Jess’s mouth watered.
Then her heart hardened as she remembered that he thought she was an overbearing control freak, an interfering witch. And how dared her brothers use the key she’d given them for emergencies to saunter into her house without so much as a hello or any type of greeting?
She was sick of arrogant, egotistical, selfish men!
‘You have thirty seconds to leave my house before I start going bananas,’ Jess told them, her voice hard and cold. She waved at the brown parcel—obviously a painting. ‘And take that with you.
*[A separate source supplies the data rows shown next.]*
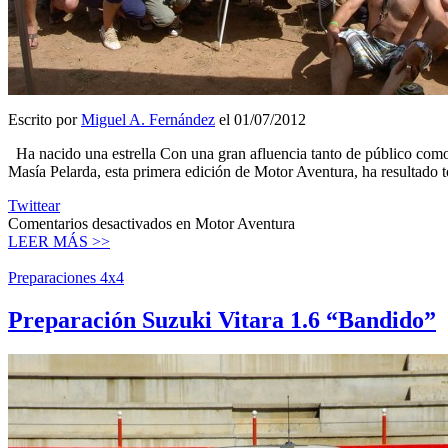
Escrito por
Miguel A. Fernández
el 01/07/2012
Ha nacido una estrella Con una gran afluencia tanto de público como
Masía Pelarda, esta primera edición de Motor Aventura, ha resultado t
Twittear
Comentarios desactivados
en Motor Aventura
LEER MÁS >>
Preparaciones 4x4
Preparación Suzuki Vitara 1.6 “Bandido”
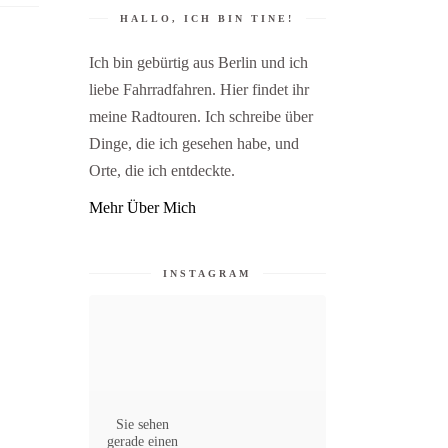
HALLO, ICH BIN TINE!
Ich bin gebürtig aus Berlin und ich
liebe Fahrradfahren. Hier findet ihr
meine Radtouren. Ich schreibe über
Dinge, die ich gesehen habe, und
Orte, die ich entdeckte.
Mehr Über Mich
INSTAGRAM
Sie sehen
gerade einen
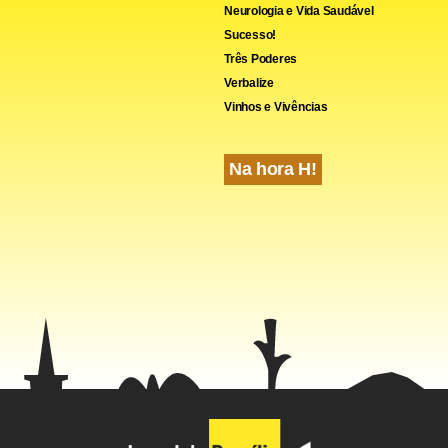
Neurologia e Vida Saudável
Sucesso!
Três Poderes
Verbalize
Vinhos e Vivências
Na hora H!
cebook
WhatsApp
LinkedIn
Twitter
X
Telegram
Share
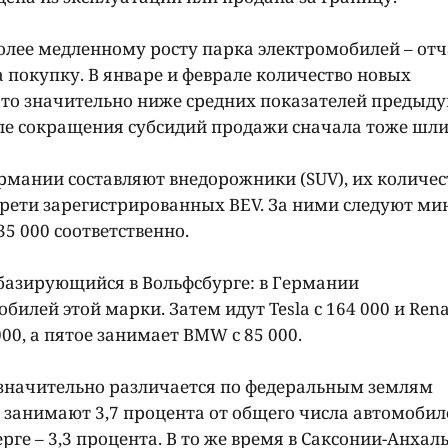
олее медленному росту парка электромобилей – отч
 покупку. В январе и феврале количество новых
 что значительно ниже средних показателей предыд
осле сокращения субсидий продажи сначала тоже шли
мании составляют внедорожники (SUV), их количес
 трети зарегистрированных BEV. За ними следуют ми
5 000 соответственно.
 базирующийся в Вольфсбурге: в Германии
илей этой марки. Затем идут Tesla с 164 000 и Rena
000, а пятое занимает BMW с 85 000.
значительно различается по федеральным землям
 занимают 3,7 процента от общего числа автомобиле
ерге – 3,3 процента. В то же время в Саксонии-Анхаль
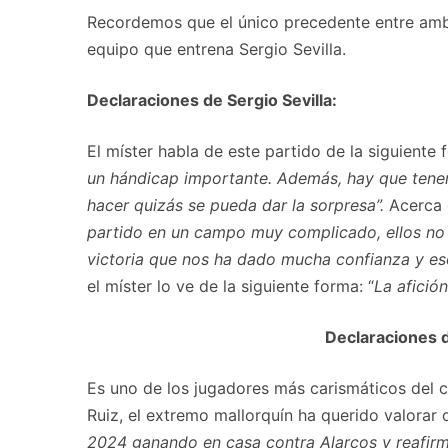
Recordemos que el único precedente entre ambo
equipo que entrena Sergio Sevilla.
Declaraciones de Sergio Sevilla:
El míster habla de este partido de la siguiente 
un hándicap importante. Además, hay que tene
hacer quizás se pueda dar la sorpresa”.
Acerca 
partido en un campo muy complicado, ellos no e
victoria que nos ha dado mucha confianza y es
el míster lo ve de la siguiente forma: “
La afició
Declaraciones d
Es uno de los jugadores más carismáticos del c
Ruiz, el extremo mallorquín ha querido valorar d
2024 ganando en casa contra Alarcos y reafir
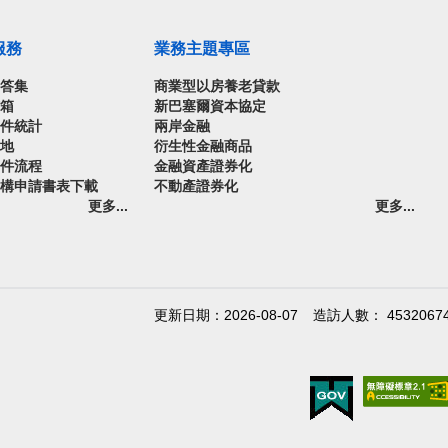
服務
業務主題專區
問答集
商業型以房養老貸款
信箱
新巴塞爾資本協定
案件統計
兩岸金融
園地
衍生性金融商品
案件流程
金融資產證券化
機構申請書表下載
不動產證券化
更多...
更多...
更新日期：2026-08-07
造訪人數： 4532067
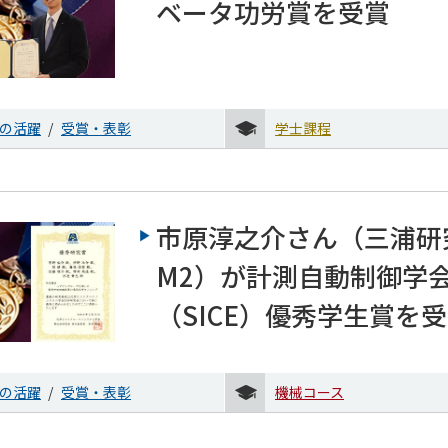
ベータ功労賞を受賞
の活躍
受賞・表彰
学士課程
市原淳之介さん（三浦研
M2）が計測自動制御学
（SICE）優秀学生賞を
の活躍
受賞・表彰
機械コース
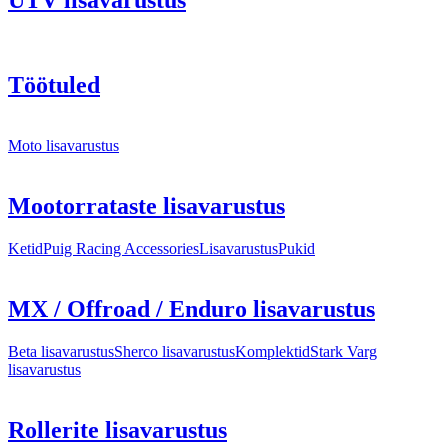
UTV lisavarustus
Töötuled
Moto lisavarustus
Mootorrataste lisavarustus
Ketid
Puig Racing Accessories
Lisavarustus
Pukid
MX / Offroad / Enduro lisavarustus
Beta lisavarustus
Sherco lisavarustus
Komplektid
Stark Varg
lisavarustus
Rollerite lisavarustus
I have nothing to say to you, Savage.’
‘Well, I’ve got a couple of things to say to you,’ Luke replied in a mild voice as his eyes flicked over hers, softened and bounced back to her brothers. ‘Okay, you two can leave now.’
Nick and Patrick exchanged a long, considering look and Patrick shook his head. ‘Forget it... I want to know why you chartered a plane to deliver that painting and why we had to babysit it like our firstborn in a truck over here. Are you going anywhere, Nick?’
Nick folded his arms.
‘Heck, no! Clem would kill me if I didn’t get every romantic moment. Get on with it, Luke, you’re wasting time.’
‘Like I’m really going to have this conversation in front of you two,’ Luke scoffed.
‘Nobody is having a conversation with anybody!’ Jess stormed to the door and gestured for them to get out. ‘You’re all leaving—now!’
Luke looked at her brothers. ‘C’mon, guys, give me a break. I need to talk to Jess and you’re not helping. Just go! Please?’
Nick placed his hands together in an attitude of prayer and bowed low. Patrick followed suit. ‘May the force be with you,’ Nick intoned.
The brothers bowed again before backing out through the front door and slamming it behind them.
Luke said something uncomplimentary about them under his breath before he raised his head to look at Jess. ‘Hi.’
Jess shoved her shaking hands into the front pockets of her jeans. ‘What are you doing here, Luke? I thought you said everything of importance a week ago.’
‘Not quite.’ Luke looked around her small house. ‘Nice place.’
Jess shrugged and sent a curious look towards the painting—it could only be a painting—then gestured to the kitchen. She had no idea why Luke was delivering a painting to her house after a week of silence and her pride refused to allow her to ask. ‘Do you want something to drink?’ she asked in a polite, cool voice.
Luke nodded and followed her into the sunny kitchen. Jess handed him a bottle of beer and they took up their customary positions of leaning against opposite counters. They spent a couple of minutes just looking at each other.
Luke eventually broke their hungry silence. ‘You look good.’
Jess lifted her eyebrows. He was either using flattery or her looks hadn’t gone to pot yet. ‘You look tired.’
Luke picked at the label on his beer bottle. ‘Listening to those two bitch for hours will do that to a man.’ Rolling a tiny ball of paper between his fingers, he flicked it towards the dustbin.
‘I’m surprised to see you and my brothers on such good terms,’ Jess said, annoyed. Where was her siblings’ outrage on her behalf? The desire to beat him up—metaphorically, of course. She didn’t want him actually hurt—because he’d broken her heart? Traitors, every last one of them.